**What you have to do**
The records that follow are to be transcribed in full, leaving out each picture.

*** Information shown ***

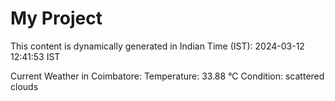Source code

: # My Project

This content is dynamically generated in Indian Time (IST): 2024-03-12 12:41:53 IST


Current Weather in Coimbatore:
Temperature: 33.88 °C
Condition: scattered clouds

*** End of Information shown ***

**Solution**
Source code

: # My Project

This content is dynamically generated in Indian Time (IST): 2024-03-12 12:41:53 IST


Current Weather in Coimbatore:
Temperature: 33.88 °C
Condition: scattered clouds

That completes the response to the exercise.